What you are asked to do:
Check every line below for the string "fruit", and copy the lines that contain it.

___ Provided records

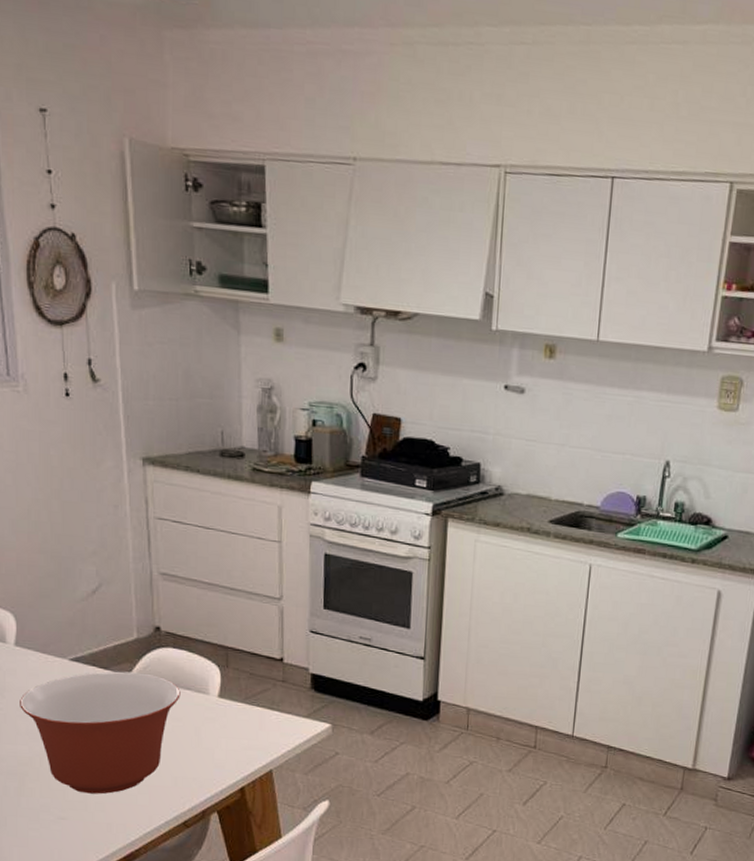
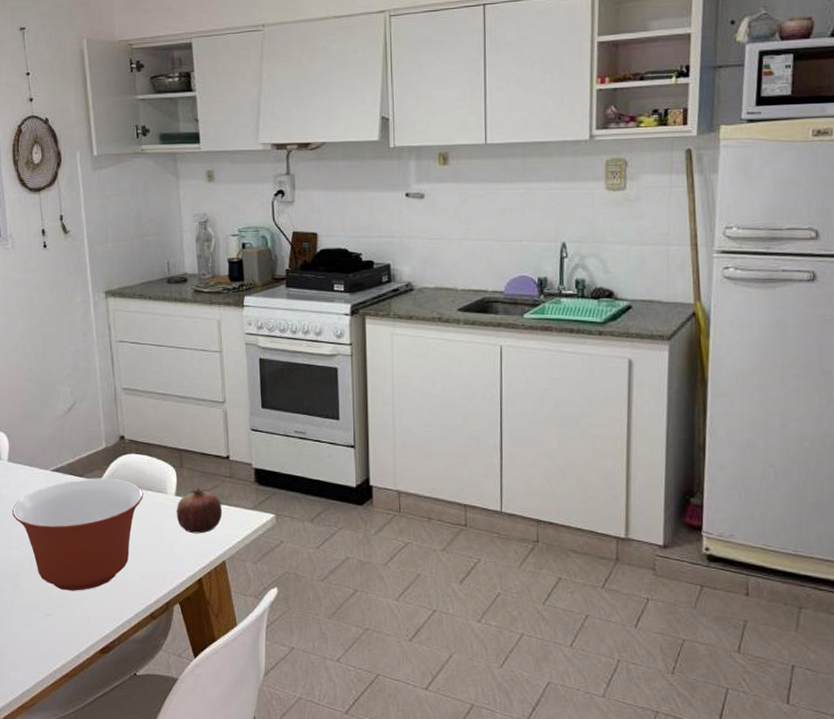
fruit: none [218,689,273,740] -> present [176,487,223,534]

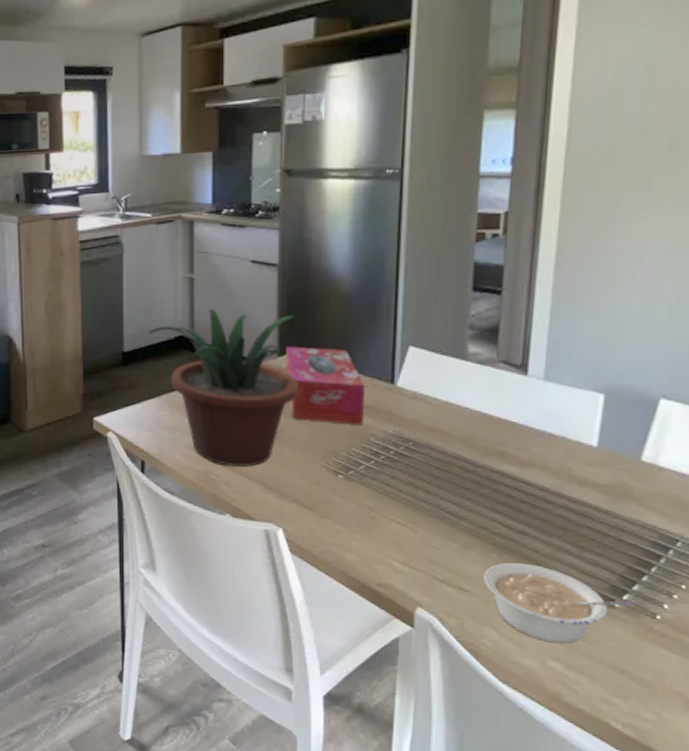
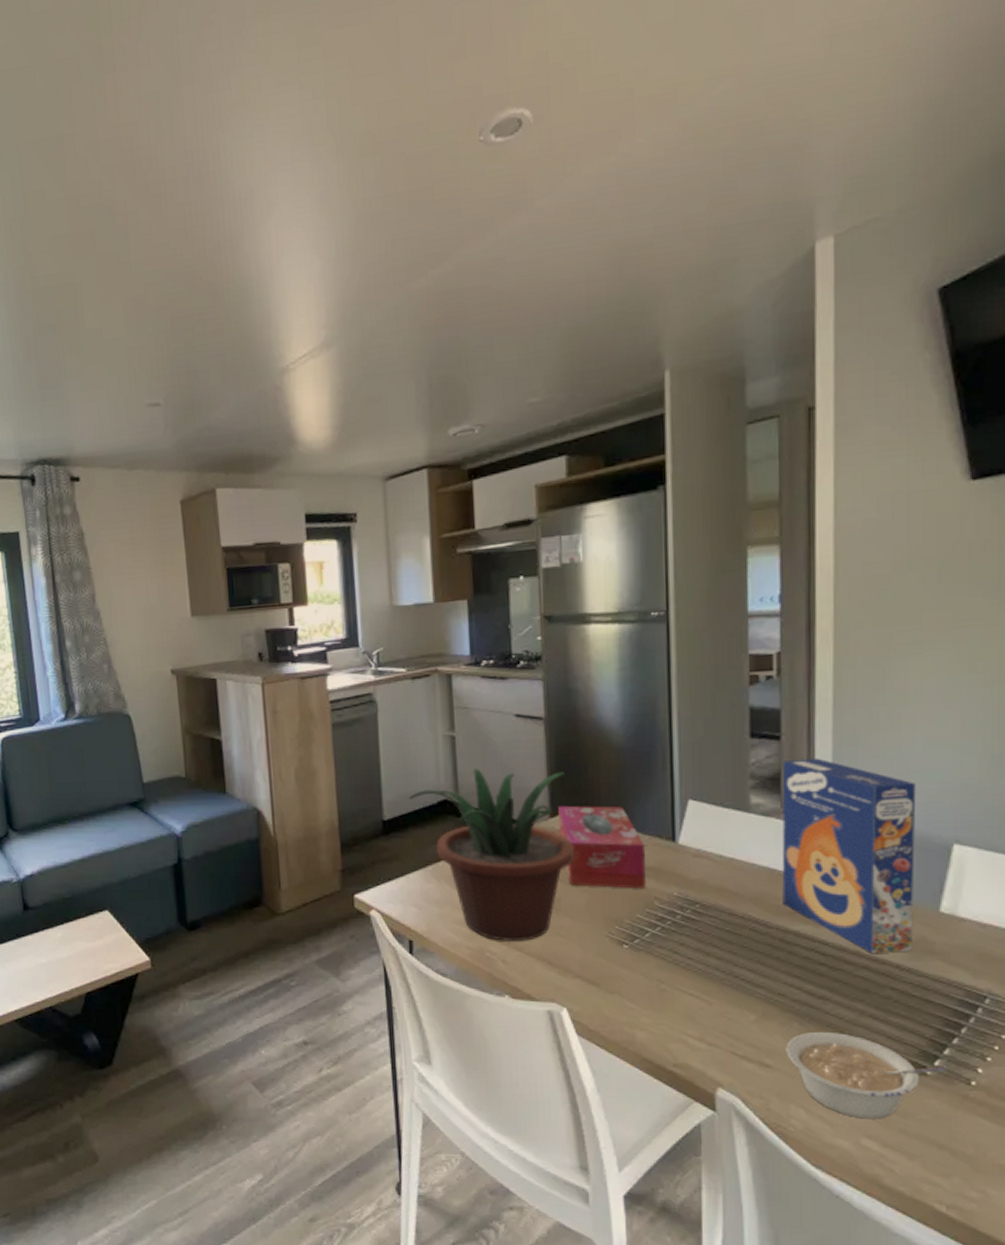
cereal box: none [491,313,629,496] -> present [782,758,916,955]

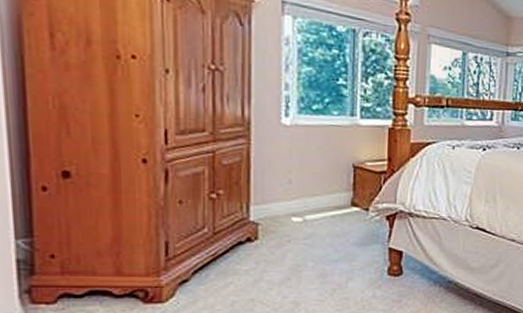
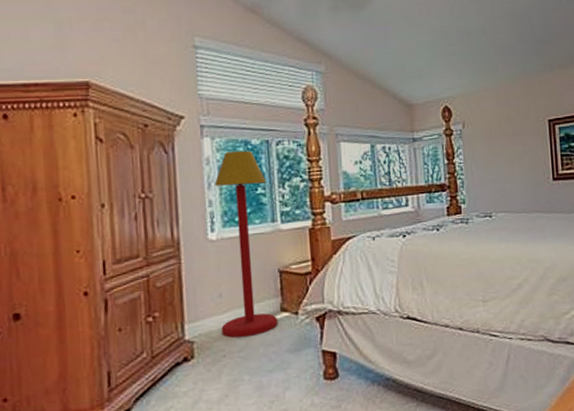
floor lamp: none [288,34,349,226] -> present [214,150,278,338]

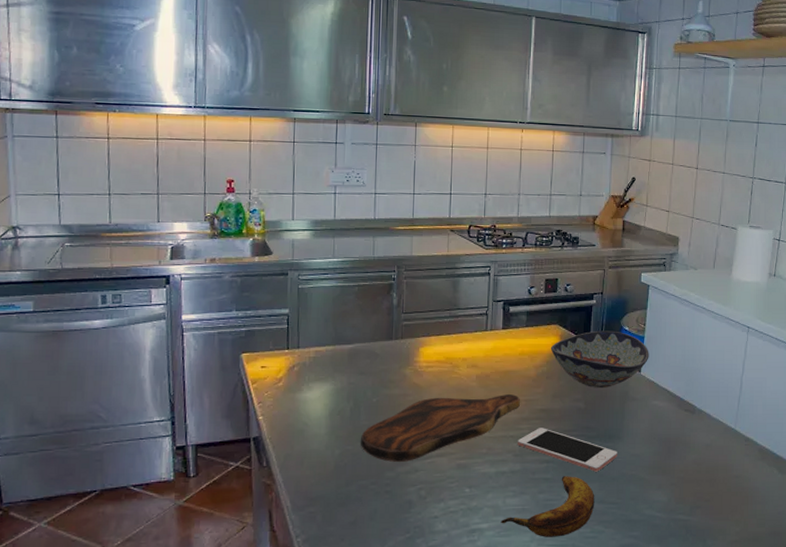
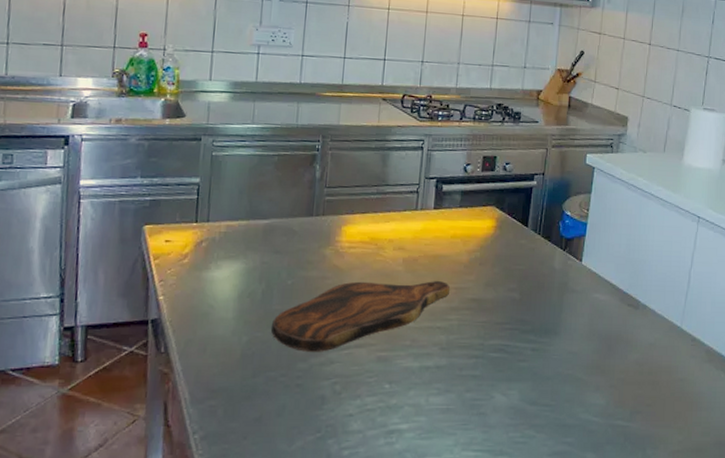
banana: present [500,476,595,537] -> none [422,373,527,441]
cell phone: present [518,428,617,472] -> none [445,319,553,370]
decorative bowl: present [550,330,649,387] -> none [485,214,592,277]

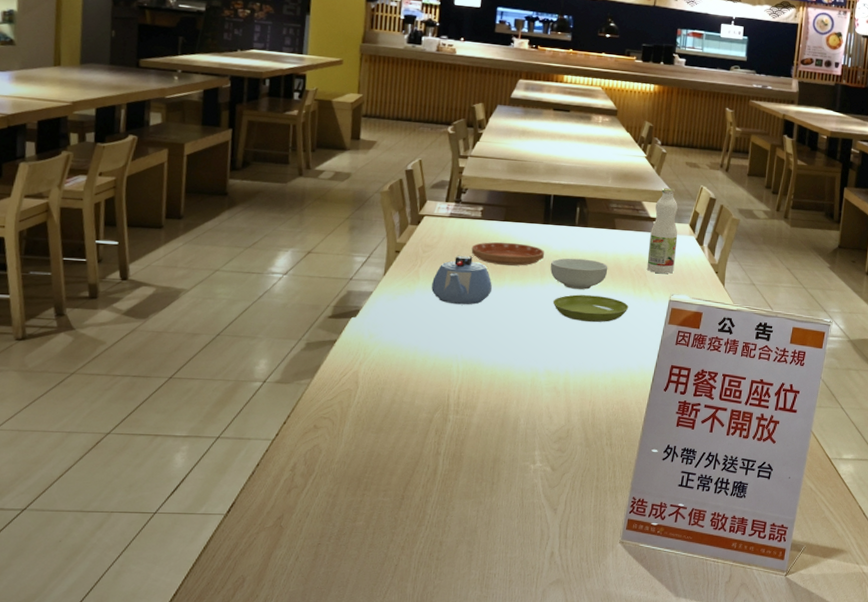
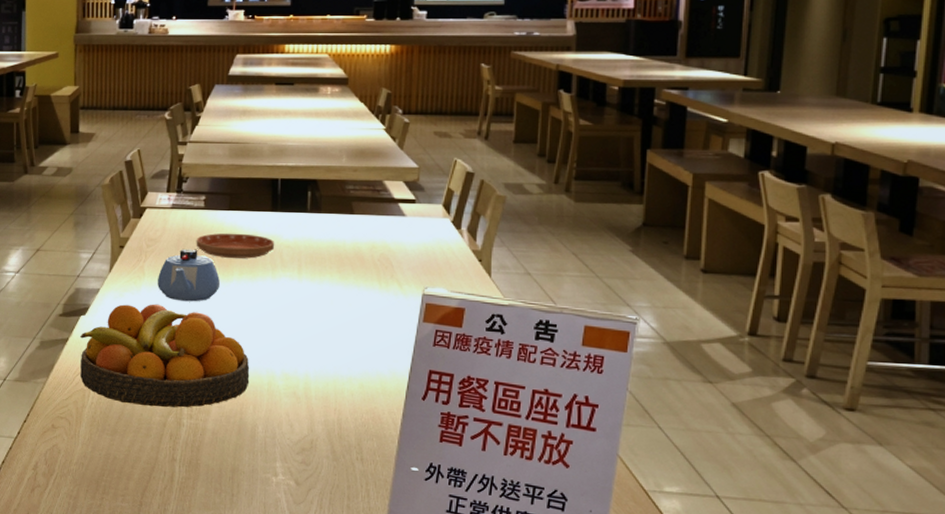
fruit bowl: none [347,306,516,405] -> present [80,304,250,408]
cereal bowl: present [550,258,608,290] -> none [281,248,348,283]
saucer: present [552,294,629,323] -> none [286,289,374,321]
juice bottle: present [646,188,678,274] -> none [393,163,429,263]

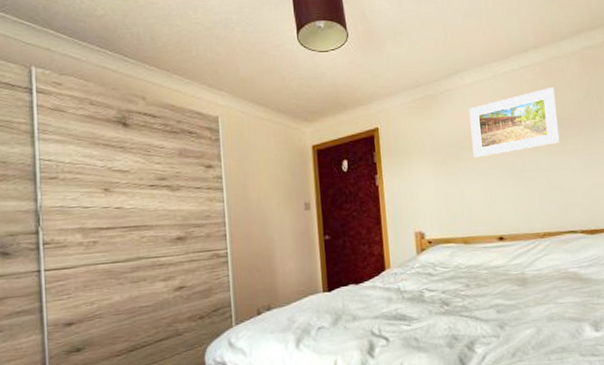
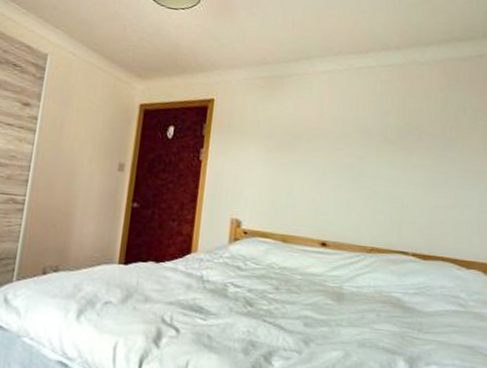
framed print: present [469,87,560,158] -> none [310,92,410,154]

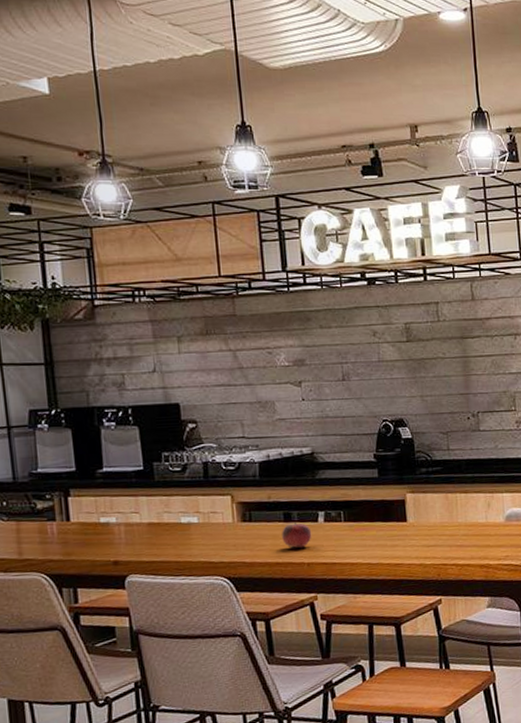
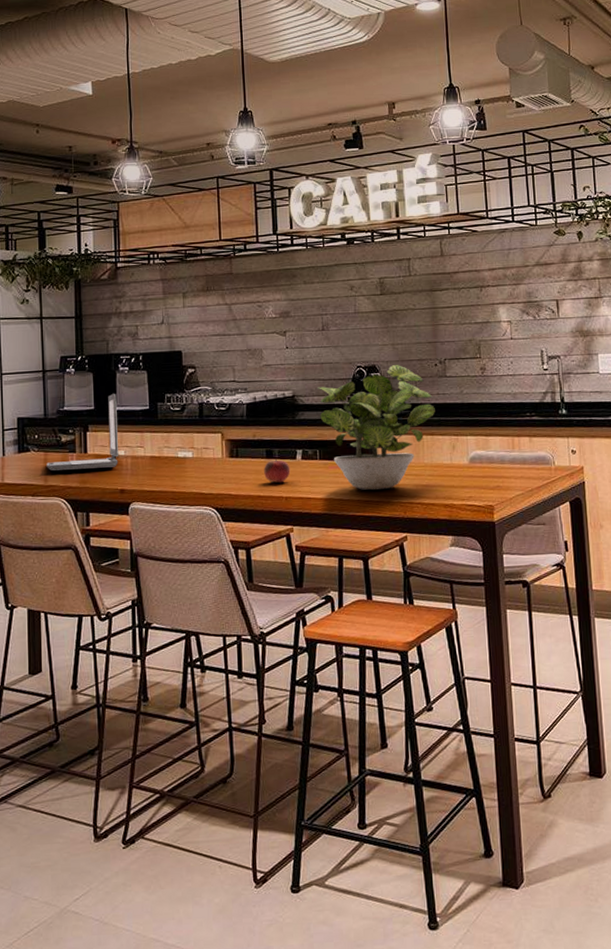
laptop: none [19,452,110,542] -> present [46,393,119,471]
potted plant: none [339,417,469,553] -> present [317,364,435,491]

______

Solution for this exercise:
fruit: none [218,689,273,740] -> present [176,487,223,534]
fruit bowl: none [347,306,516,405] -> present [80,304,250,408]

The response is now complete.